[Hardware design source data]
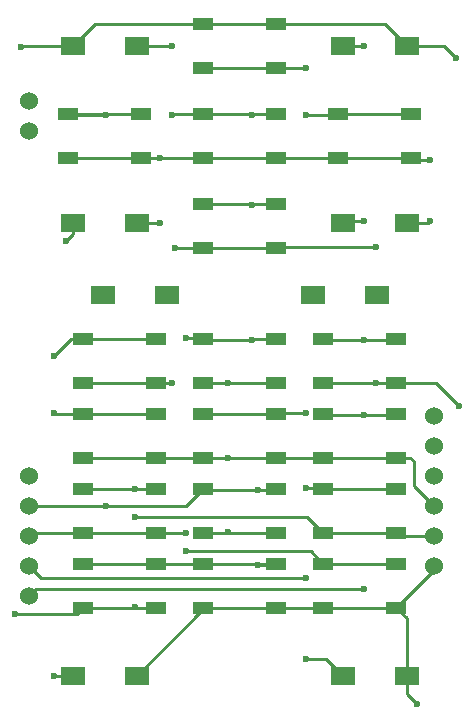
<source format=gtl>
G04 #@! TF.FileFunction,Copper,L1,Top,Signal*
%FSLAX46Y46*%
G04 Gerber Fmt 4.6, Leading zero omitted, Abs format (unit mm)*
G04 Created by KiCad (PCBNEW 4.0.4-stable) date 12/08/16 18:12:57*
%MOMM*%
%LPD*%
G01*
G04 APERTURE LIST*
%ADD10C,0.100000*%
%ADD11R,1.800000X1.100000*%
%ADD12C,1.524000*%
%ADD13R,2.000000X1.600000*%
%ADD14C,0.600000*%
%ADD15C,0.250000*%
G04 APERTURE END LIST*
D10*
D11*
X165810000Y-121340000D03*
X172010000Y-121340000D03*
X165810000Y-125040000D03*
X172010000Y-125040000D03*
X154380000Y-113720000D03*
X160580000Y-113720000D03*
X154380000Y-117420000D03*
X160580000Y-117420000D03*
X175970000Y-151820000D03*
X182170000Y-151820000D03*
X175970000Y-155520000D03*
X182170000Y-155520000D03*
X155650000Y-151820000D03*
X161850000Y-151820000D03*
X155650000Y-155520000D03*
X161850000Y-155520000D03*
X165810000Y-151820000D03*
X172010000Y-151820000D03*
X165810000Y-155520000D03*
X172010000Y-155520000D03*
X155650000Y-132770000D03*
X161850000Y-132770000D03*
X155650000Y-136470000D03*
X161850000Y-136470000D03*
X165810000Y-132770000D03*
X172010000Y-132770000D03*
X165810000Y-136470000D03*
X172010000Y-136470000D03*
X175970000Y-132770000D03*
X182170000Y-132770000D03*
X175970000Y-136470000D03*
X182170000Y-136470000D03*
X155650000Y-139120000D03*
X161850000Y-139120000D03*
X155650000Y-142820000D03*
X161850000Y-142820000D03*
X165810000Y-139120000D03*
X172010000Y-139120000D03*
X165810000Y-142820000D03*
X172010000Y-142820000D03*
X175970000Y-139120000D03*
X182170000Y-139120000D03*
X175970000Y-142820000D03*
X182170000Y-142820000D03*
X161850000Y-149170000D03*
X155650000Y-149170000D03*
X161850000Y-145470000D03*
X155650000Y-145470000D03*
X165810000Y-145470000D03*
X172010000Y-145470000D03*
X165810000Y-149170000D03*
X172010000Y-149170000D03*
X175970000Y-145470000D03*
X182170000Y-145470000D03*
X175970000Y-149170000D03*
X182170000Y-149170000D03*
X165810000Y-113720000D03*
X172010000Y-113720000D03*
X165810000Y-117420000D03*
X172010000Y-117420000D03*
X177240000Y-113720000D03*
X183440000Y-113720000D03*
X177240000Y-117420000D03*
X183440000Y-117420000D03*
D12*
X151041100Y-154533600D03*
X151041100Y-151993600D03*
X151041100Y-149453600D03*
X151041100Y-146913600D03*
X151041100Y-144373600D03*
X185331100Y-139293600D03*
X185331100Y-141833600D03*
X185331100Y-144373600D03*
X185331100Y-146913600D03*
X185331100Y-149453600D03*
X185331100Y-151993600D03*
X151041100Y-115163600D03*
X151041100Y-112623600D03*
D11*
X172010000Y-109800000D03*
X165810000Y-109800000D03*
X172010000Y-106100000D03*
X165810000Y-106100000D03*
D13*
X154780000Y-107950000D03*
X160180000Y-107950000D03*
X183040000Y-107950000D03*
X177640000Y-107950000D03*
X162720000Y-129032000D03*
X157320000Y-129032000D03*
X180500000Y-129032000D03*
X175100000Y-129032000D03*
X160180000Y-161290000D03*
X154780000Y-161290000D03*
X183040000Y-161290000D03*
X177640000Y-161290000D03*
X160180000Y-122936000D03*
X154780000Y-122936000D03*
X183040000Y-122936000D03*
X177640000Y-122936000D03*
D14*
X164338000Y-150749000D03*
X164338000Y-132715000D03*
X164338000Y-149225000D03*
X169926000Y-132842000D03*
X169926000Y-121412000D03*
X169926000Y-113792000D03*
X163195000Y-107950000D03*
X163195000Y-113792000D03*
X150368000Y-108077000D03*
X187198000Y-108966000D03*
X179451000Y-153924000D03*
X179451000Y-122809000D03*
X179451000Y-132842000D03*
X179451000Y-139192000D03*
X179451000Y-107950000D03*
X157607000Y-128905000D03*
X157607000Y-113792000D03*
X157607000Y-146939000D03*
X170434000Y-151892000D03*
X170434000Y-145542000D03*
X187452000Y-138430000D03*
X162720000Y-129032000D03*
X163195000Y-136525000D03*
X163449000Y-125095000D03*
X180500000Y-129032000D03*
X180467000Y-136525000D03*
X180467000Y-124968000D03*
X174498000Y-153035000D03*
X174498000Y-113792000D03*
X174498000Y-128905000D03*
X174498000Y-139065000D03*
X174498000Y-145415000D03*
X174498000Y-159893000D03*
X174498000Y-109855000D03*
X154178000Y-124460000D03*
X153162000Y-139065000D03*
X153162000Y-134239000D03*
X153162000Y-161290000D03*
X183896000Y-163703000D03*
X162179000Y-117475000D03*
X162179000Y-122936000D03*
X185039000Y-117602000D03*
X185039000Y-122809000D03*
X149860000Y-156083000D03*
X160020000Y-155448000D03*
X160020000Y-145470000D03*
X160020000Y-147828000D03*
X167894000Y-142820000D03*
X167894000Y-136470000D03*
X167894000Y-149098000D03*
D15*
X175970000Y-151820000D02*
X182170000Y-151820000D01*
X155650000Y-149170000D02*
X161850000Y-149170000D01*
X165810000Y-132770000D02*
X165882000Y-132842000D01*
X165882000Y-132842000D02*
X169926000Y-132842000D01*
X165810000Y-121340000D02*
X172010000Y-121340000D01*
X172010000Y-113720000D02*
X165810000Y-113720000D01*
X151041100Y-149453600D02*
X151324700Y-149170000D01*
X151324700Y-149170000D02*
X155650000Y-149170000D01*
X174899000Y-150749000D02*
X175970000Y-151820000D01*
X164338000Y-150749000D02*
X174899000Y-150749000D01*
X165810000Y-132770000D02*
X165755000Y-132715000D01*
X165755000Y-132715000D02*
X164338000Y-132715000D01*
X164338000Y-149225000D02*
X161905000Y-149225000D01*
X161905000Y-149225000D02*
X161850000Y-149170000D01*
X172010000Y-132770000D02*
X169998000Y-132770000D01*
X169998000Y-132770000D02*
X169926000Y-132842000D01*
X172010000Y-113720000D02*
X169998000Y-113720000D01*
X169998000Y-121340000D02*
X172010000Y-121340000D01*
X169926000Y-121412000D02*
X169998000Y-121340000D01*
X169998000Y-113720000D02*
X169926000Y-113792000D01*
X160180000Y-107950000D02*
X163195000Y-107950000D01*
X163195000Y-113792000D02*
X163267000Y-113720000D01*
X163267000Y-113720000D02*
X165810000Y-113720000D01*
X165810000Y-106100000D02*
X172010000Y-106100000D01*
X150495000Y-107950000D02*
X154780000Y-107950000D01*
X150368000Y-108077000D02*
X150495000Y-107950000D01*
X183040000Y-107950000D02*
X186182000Y-107950000D01*
X186182000Y-107950000D02*
X187198000Y-108966000D01*
X172010000Y-106100000D02*
X181190000Y-106100000D01*
X181190000Y-106100000D02*
X183040000Y-107950000D01*
X165810000Y-106100000D02*
X156630000Y-106100000D01*
X156630000Y-106100000D02*
X154780000Y-107950000D01*
X175970000Y-139120000D02*
X176042000Y-139192000D01*
X176042000Y-139192000D02*
X179451000Y-139192000D01*
X175970000Y-132770000D02*
X176042000Y-132842000D01*
X176042000Y-132842000D02*
X179451000Y-132842000D01*
X151041100Y-154533600D02*
X151650700Y-153924000D01*
X151650700Y-153924000D02*
X179451000Y-153924000D01*
X177640000Y-122936000D02*
X177767000Y-122809000D01*
X177767000Y-122809000D02*
X179451000Y-122809000D01*
X182170000Y-132770000D02*
X182098000Y-132842000D01*
X182098000Y-132842000D02*
X179451000Y-132842000D01*
X182170000Y-139120000D02*
X182098000Y-139192000D01*
X182098000Y-139192000D02*
X179451000Y-139192000D01*
X177640000Y-107950000D02*
X179451000Y-107950000D01*
X165810000Y-151820000D02*
X172010000Y-151820000D01*
X155650000Y-151820000D02*
X161850000Y-151820000D01*
X165810000Y-145470000D02*
X165882000Y-145542000D01*
X165882000Y-145542000D02*
X170434000Y-145542000D01*
X157607000Y-128905000D02*
X157480000Y-129032000D01*
X157480000Y-129032000D02*
X157320000Y-129032000D01*
X157607000Y-113792000D02*
X157607000Y-113720000D01*
X157607000Y-113720000D02*
X157607000Y-113792000D01*
X157607000Y-113792000D02*
X157607000Y-113720000D01*
X154380000Y-113720000D02*
X157607000Y-113720000D01*
X157607000Y-113720000D02*
X160580000Y-113720000D01*
X157320000Y-129032000D02*
X157226000Y-128938000D01*
X157226000Y-113792000D02*
X154452000Y-113792000D01*
X154452000Y-113792000D02*
X154380000Y-113720000D01*
X157607000Y-146939000D02*
X157607000Y-146913600D01*
X157607000Y-146913600D02*
X157607000Y-146939000D01*
X157607000Y-146939000D02*
X157607000Y-146913600D01*
X151041100Y-146913600D02*
X157607000Y-146913600D01*
X157607000Y-146913600D02*
X164366400Y-146913600D01*
X164366400Y-146913600D02*
X165810000Y-145470000D01*
X172010000Y-151820000D02*
X171938000Y-151892000D01*
X171938000Y-151892000D02*
X170434000Y-151892000D01*
X170434000Y-145542000D02*
X171938000Y-145542000D01*
X171938000Y-145542000D02*
X172010000Y-145470000D01*
X161850000Y-151820000D02*
X165810000Y-151820000D01*
X182170000Y-136470000D02*
X185492000Y-136470000D01*
X185492000Y-136470000D02*
X187452000Y-138430000D01*
X155650000Y-136470000D02*
X161850000Y-136470000D01*
X165810000Y-125040000D02*
X165755000Y-125095000D01*
X165755000Y-125095000D02*
X163449000Y-125095000D01*
X163195000Y-136525000D02*
X161905000Y-136525000D01*
X161905000Y-136525000D02*
X161850000Y-136470000D01*
X175970000Y-136470000D02*
X176025000Y-136525000D01*
X176025000Y-136525000D02*
X180467000Y-136525000D01*
X172010000Y-125040000D02*
X172082000Y-124968000D01*
X172082000Y-124968000D02*
X180467000Y-124968000D01*
X180467000Y-136525000D02*
X182115000Y-136525000D01*
X182115000Y-136525000D02*
X182170000Y-136470000D01*
X165810000Y-125040000D02*
X172010000Y-125040000D01*
X175970000Y-145470000D02*
X182170000Y-145470000D01*
X165810000Y-139120000D02*
X172010000Y-139120000D01*
X177240000Y-113720000D02*
X183440000Y-113720000D01*
X165810000Y-109800000D02*
X172010000Y-109800000D01*
X151041100Y-151993600D02*
X152082500Y-153035000D01*
X152082500Y-153035000D02*
X174498000Y-153035000D01*
X174498000Y-113792000D02*
X177168000Y-113792000D01*
X177168000Y-113792000D02*
X177240000Y-113720000D01*
X174498000Y-128905000D02*
X174973000Y-128905000D01*
X174973000Y-128905000D02*
X175100000Y-129032000D01*
X172010000Y-139120000D02*
X172065000Y-139065000D01*
X172065000Y-139065000D02*
X174498000Y-139065000D01*
X175970000Y-145470000D02*
X175915000Y-145415000D01*
X175915000Y-145415000D02*
X174498000Y-145415000D01*
X172010000Y-109800000D02*
X174443000Y-109800000D01*
X176243000Y-159893000D02*
X177640000Y-161290000D01*
X174498000Y-159893000D02*
X176243000Y-159893000D01*
X174443000Y-109800000D02*
X174498000Y-109855000D01*
X155650000Y-132770000D02*
X161850000Y-132770000D01*
X155650000Y-139120000D02*
X161850000Y-139120000D01*
X154780000Y-123858000D02*
X154780000Y-122936000D01*
X154178000Y-124460000D02*
X154780000Y-123858000D01*
X155650000Y-139120000D02*
X153217000Y-139120000D01*
X153217000Y-139120000D02*
X153162000Y-139065000D01*
X155650000Y-132770000D02*
X154631000Y-132770000D01*
X154631000Y-132770000D02*
X153162000Y-134239000D01*
X154780000Y-161290000D02*
X153162000Y-161290000D01*
X183040000Y-162847000D02*
X183040000Y-161290000D01*
X183896000Y-163703000D02*
X183040000Y-162847000D01*
X160180000Y-161290000D02*
X165810000Y-155660000D01*
X165810000Y-155660000D02*
X165810000Y-155520000D01*
X182170000Y-155520000D02*
X185331100Y-152358900D01*
X185331100Y-152358900D02*
X185331100Y-151993600D01*
X182170000Y-155520000D02*
X183040000Y-156390000D01*
X183040000Y-156390000D02*
X183040000Y-161290000D01*
X175970000Y-155520000D02*
X182170000Y-155520000D01*
X172010000Y-155520000D02*
X175970000Y-155520000D01*
X172010000Y-155520000D02*
X165810000Y-155520000D01*
X183440000Y-117420000D02*
X177240000Y-117420000D01*
X165810000Y-117420000D02*
X172010000Y-117420000D01*
X154380000Y-117420000D02*
X160580000Y-117420000D01*
X160180000Y-122936000D02*
X162179000Y-122936000D01*
X162179000Y-117475000D02*
X162179000Y-117420000D01*
X162179000Y-117420000D02*
X162179000Y-117475000D01*
X162179000Y-117475000D02*
X162179000Y-117420000D01*
X183040000Y-122936000D02*
X184912000Y-122936000D01*
X185039000Y-117602000D02*
X183622000Y-117602000D01*
X184912000Y-122936000D02*
X185039000Y-122809000D01*
X183622000Y-117602000D02*
X183440000Y-117420000D01*
X172010000Y-117420000D02*
X177240000Y-117420000D01*
X160580000Y-117420000D02*
X162179000Y-117420000D01*
X162179000Y-117420000D02*
X165810000Y-117420000D01*
X155087000Y-156083000D02*
X155650000Y-155520000D01*
X149860000Y-156083000D02*
X155087000Y-156083000D01*
X160020000Y-155448000D02*
X160020000Y-155520000D01*
X160020000Y-155520000D02*
X160020000Y-155448000D01*
X160020000Y-155448000D02*
X160020000Y-155520000D01*
X175970000Y-149170000D02*
X174628000Y-147828000D01*
X160020000Y-147828000D02*
X174628000Y-147828000D01*
X155650000Y-155520000D02*
X160020000Y-155520000D01*
X160020000Y-155520000D02*
X161850000Y-155520000D01*
X182170000Y-149170000D02*
X182453600Y-149453600D01*
X182453600Y-149453600D02*
X185331100Y-149453600D01*
X175970000Y-149170000D02*
X182170000Y-149170000D01*
X155650000Y-145470000D02*
X160020000Y-145470000D01*
X160020000Y-145470000D02*
X161850000Y-145470000D01*
X167894000Y-149098000D02*
X167894000Y-149170000D01*
X167894000Y-149170000D02*
X167894000Y-149098000D01*
X167894000Y-149098000D02*
X167894000Y-149170000D01*
X182170000Y-142820000D02*
X183333000Y-142820000D01*
X183642000Y-145224500D02*
X185331100Y-146913600D01*
X183642000Y-143129000D02*
X183642000Y-145224500D01*
X183333000Y-142820000D02*
X183642000Y-143129000D01*
X165810000Y-149170000D02*
X167894000Y-149170000D01*
X167894000Y-149170000D02*
X172010000Y-149170000D01*
X175970000Y-142820000D02*
X182170000Y-142820000D01*
X172010000Y-142820000D02*
X175970000Y-142820000D01*
X161850000Y-142820000D02*
X165810000Y-142820000D01*
X165810000Y-142820000D02*
X167894000Y-142820000D01*
X167894000Y-142820000D02*
X172010000Y-142820000D01*
X155650000Y-142820000D02*
X161850000Y-142820000D01*
X165810000Y-136470000D02*
X167894000Y-136470000D01*
X167894000Y-136470000D02*
X172010000Y-136470000D01*
M02*

</source>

Job item: What are the lines above that hold the string "APERTURE"? Copy them.

Result below:
G04 APERTURE LIST*
G04 APERTURE END LIST*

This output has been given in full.